Выбрать главу

Во всем этом я не вижу никакого ущерба для литературы. Добравшись до экрана, беллетристика ничего не теряет, но много приобретает. Прежде всего — лаконичность и интенсивность. Причем это относится отнюдь не только к непритязательным боевикам. Все больше писателей, включая и таких маститых, как Доктороу и Апдайк, смиряются с тем, что кинематограф и телесериал лучше справляются с их ремеслом. Как оба они писали недавно в “Нью-Йорк таймс”, функцию романа, “упаковывающего” жизнь в сюжет, сегодня, а на самом деле уже вчера, окончательно взяло на себя кино. (Что и кинематограф не спасает от плагиата: наиболее популярные фильмы, как это показал “Влюбленный Шекспир”, работают на краденом бензине.)

Так или иначе, если сегодня появится автор со свежей идеей, он либо сам отнесет ее в кино, либо она там окажется без его ведома. При этом ей, идее, это скорее всего пойдет только на пользу. В елизаветинские времена из хороших историй делали трагедии, в ХIХ веке — романы, сегодня — фильмы. Характерно, что Спилберг называет себя не режиссером, а именно “рассказчиком историй” (storyteller).

Союз беллетристики с большим и малым экраном отнюдь не губителен и для собственно литературы. Напротив, он освобождает литературу для той словесности, что не способна существовать в симбиозе с другими. Поскольку на традиционном пути “художественной литературе” не обойти конкурента, то писатель вынужден искать обходную дорогу, ведущую его к литературе, так сказать, нехудожественной (хотя, конечно, такую никто не станет ни читать, ни писать). На самом деле это бессмысленное прилагательное заменяет универсальную англоязычную формулу, которая грубо и точно делит литературу надвое: “non-fiction”. Сюда входят не только научно-популярные сочинения, философские трактаты, путевые заметки, политические программы и кулинарные рецепты, но и, скажем, лирические стихи (к какой из двух категорий относится “Я помню чудное мгновенье”?), а также изящная, но небеллетристическая словесность: эссе, дневники, письма, гуманитарная проза, включая всевозможные “романы-эссе”, “романы без вранья”, которые мне больше нравится называть “филологическими романами”.

Единственный критерий, позволяющий провести достаточно определенную границу между двумя видами словесности, — персонаж. Именно его отсутствие лишает литературу вымысла, который и делает ее “художественной”.

В сущности, вопрос сводится к тому, чтоґ отличает персонажа от человека? Ответ ясен: умысел и судьба.

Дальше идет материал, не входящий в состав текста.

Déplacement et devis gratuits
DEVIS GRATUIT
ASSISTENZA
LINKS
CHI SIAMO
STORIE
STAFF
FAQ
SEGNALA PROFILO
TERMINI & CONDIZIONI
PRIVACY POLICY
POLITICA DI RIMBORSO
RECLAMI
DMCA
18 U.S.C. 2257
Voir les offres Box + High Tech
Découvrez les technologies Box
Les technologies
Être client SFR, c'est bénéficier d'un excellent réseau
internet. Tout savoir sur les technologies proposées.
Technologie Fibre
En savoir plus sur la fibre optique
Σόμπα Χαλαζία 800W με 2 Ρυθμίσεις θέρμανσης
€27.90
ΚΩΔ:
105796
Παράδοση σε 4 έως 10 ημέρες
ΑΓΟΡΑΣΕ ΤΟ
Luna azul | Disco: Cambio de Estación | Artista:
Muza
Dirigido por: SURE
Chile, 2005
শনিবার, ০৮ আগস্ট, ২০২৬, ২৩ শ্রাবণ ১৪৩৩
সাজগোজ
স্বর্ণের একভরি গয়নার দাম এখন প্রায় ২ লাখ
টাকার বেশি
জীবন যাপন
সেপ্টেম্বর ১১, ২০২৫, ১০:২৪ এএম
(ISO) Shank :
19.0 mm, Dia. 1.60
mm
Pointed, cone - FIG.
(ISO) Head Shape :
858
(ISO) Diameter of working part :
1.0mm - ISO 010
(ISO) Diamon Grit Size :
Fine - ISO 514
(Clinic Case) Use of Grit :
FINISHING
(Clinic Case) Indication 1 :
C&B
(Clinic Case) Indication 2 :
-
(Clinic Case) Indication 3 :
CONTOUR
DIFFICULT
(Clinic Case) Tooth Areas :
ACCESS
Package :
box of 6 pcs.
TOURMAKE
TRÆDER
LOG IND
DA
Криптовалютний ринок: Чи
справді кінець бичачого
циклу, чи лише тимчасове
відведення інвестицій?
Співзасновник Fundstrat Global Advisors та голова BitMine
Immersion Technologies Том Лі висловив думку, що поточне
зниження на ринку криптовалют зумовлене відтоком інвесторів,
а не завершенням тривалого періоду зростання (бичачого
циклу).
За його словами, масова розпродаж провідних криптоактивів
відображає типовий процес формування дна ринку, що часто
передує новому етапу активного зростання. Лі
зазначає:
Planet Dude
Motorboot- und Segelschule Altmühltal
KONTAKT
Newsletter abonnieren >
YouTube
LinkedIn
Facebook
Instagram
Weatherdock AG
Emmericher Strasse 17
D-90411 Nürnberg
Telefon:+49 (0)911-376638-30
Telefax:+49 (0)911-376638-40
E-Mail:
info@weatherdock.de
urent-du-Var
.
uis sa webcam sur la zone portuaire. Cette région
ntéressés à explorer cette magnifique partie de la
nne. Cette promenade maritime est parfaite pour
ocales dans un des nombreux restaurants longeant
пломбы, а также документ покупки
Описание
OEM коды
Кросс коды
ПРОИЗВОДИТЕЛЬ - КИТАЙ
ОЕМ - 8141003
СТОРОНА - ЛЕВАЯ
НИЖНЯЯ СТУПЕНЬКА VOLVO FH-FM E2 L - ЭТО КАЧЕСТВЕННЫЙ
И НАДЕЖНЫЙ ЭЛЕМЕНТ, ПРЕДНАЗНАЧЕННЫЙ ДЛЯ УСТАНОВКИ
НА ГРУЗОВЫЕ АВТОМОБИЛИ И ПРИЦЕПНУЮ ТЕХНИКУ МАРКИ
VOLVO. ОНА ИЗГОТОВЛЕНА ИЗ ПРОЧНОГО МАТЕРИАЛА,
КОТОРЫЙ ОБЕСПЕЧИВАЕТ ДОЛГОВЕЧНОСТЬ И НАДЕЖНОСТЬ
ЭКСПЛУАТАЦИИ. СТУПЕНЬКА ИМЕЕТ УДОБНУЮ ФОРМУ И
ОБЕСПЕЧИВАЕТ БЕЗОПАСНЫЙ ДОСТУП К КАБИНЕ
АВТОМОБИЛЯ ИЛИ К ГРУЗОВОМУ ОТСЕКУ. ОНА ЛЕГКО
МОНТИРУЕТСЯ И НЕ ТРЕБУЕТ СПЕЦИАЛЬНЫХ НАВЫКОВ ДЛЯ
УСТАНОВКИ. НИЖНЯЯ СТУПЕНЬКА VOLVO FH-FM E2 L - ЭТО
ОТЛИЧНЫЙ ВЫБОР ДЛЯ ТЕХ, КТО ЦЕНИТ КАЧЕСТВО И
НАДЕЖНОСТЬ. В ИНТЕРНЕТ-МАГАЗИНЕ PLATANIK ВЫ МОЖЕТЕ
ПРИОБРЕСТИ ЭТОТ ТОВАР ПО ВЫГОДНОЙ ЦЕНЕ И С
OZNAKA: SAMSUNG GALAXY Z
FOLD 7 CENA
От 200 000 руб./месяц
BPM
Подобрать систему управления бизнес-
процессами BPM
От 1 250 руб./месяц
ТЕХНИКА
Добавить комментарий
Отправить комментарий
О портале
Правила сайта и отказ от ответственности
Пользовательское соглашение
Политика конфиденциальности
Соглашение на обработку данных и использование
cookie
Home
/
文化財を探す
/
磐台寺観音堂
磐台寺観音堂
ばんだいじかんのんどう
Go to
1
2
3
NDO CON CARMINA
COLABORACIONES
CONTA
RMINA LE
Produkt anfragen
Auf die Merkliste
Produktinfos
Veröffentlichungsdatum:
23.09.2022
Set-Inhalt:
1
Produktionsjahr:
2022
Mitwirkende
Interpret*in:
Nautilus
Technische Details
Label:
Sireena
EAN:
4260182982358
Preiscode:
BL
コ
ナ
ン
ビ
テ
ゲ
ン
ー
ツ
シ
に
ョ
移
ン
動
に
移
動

Борхес в эссе “Повествовательное искусство и магия” пишет: “Я предложил различать два вида причинно-следственных связей. Первый — естественный: он — результат бесконечного множества случайностей; второй — магический, ограниченный и прозрачный, где каждая деталь — предзнаменование. В романе, по-моему, допустим только второй”. Следуя за Борхесом, мы должны назвать персонажем обобщенную до типа, упорядоченную, организованную личность, вырванную из темного хаоса жизни и погруженную в безжизненный свет искусства.

Персонаж — это оазис порядка в мире хаоса. В его мире не должно быть случайностей, тут каждое лыко — в строку. Подчиняясь замыслу, он уверенно занимает свое место в произведении. У персонажа всегда есть цель и роль, чего, как о любом человеке, никак не скажешь о его авторе.

Как круг в квадрат, писатель не может без остатка вписаться в свою литературу. Отсюда идет неистребимая потребность даже самых плодовитых авторов вести дневники. Видимо, художественные сочинения оставляют их авторов разочарованными. Ведь всякая написанная книга — лишь подобие той, что задумывалась. Поэтому писатель — часто втайне даже от себя — рассчитывает, что прямое частное и честное слово сумеет проболтаться о том, что ему мешает сказать умысел вымысла. И ведь он прав! Сегодня записки писателя кажутся интереснее романов.

Перебирая лучшее из прочитанного за последние годы, я прежде всего вспоминаю полное издание дневников Кафки, “Телефонную книгу” Шварца, но в первую очередь — восхитительную “Книгу прощания” Олеши. В ней он, освободившись от прокрустова ложа сюжета, расчистил пути для того свободного жанра, что способен упразднить границу между поэзией и прозой, документом и вымыслом, философией и автобиографией, актуальностью и вечностью.

Такая “слипшаяся” литература, как благородный арабский скакун, отличается беспримесной чистотой. Ее нельзя ни пересказать своими словами, ни перевести на язык другого искусства. Словесность, замкнутая на себе, сохраняет то, что не поддается подделке, — неповторимый, как почерк, голос писателя.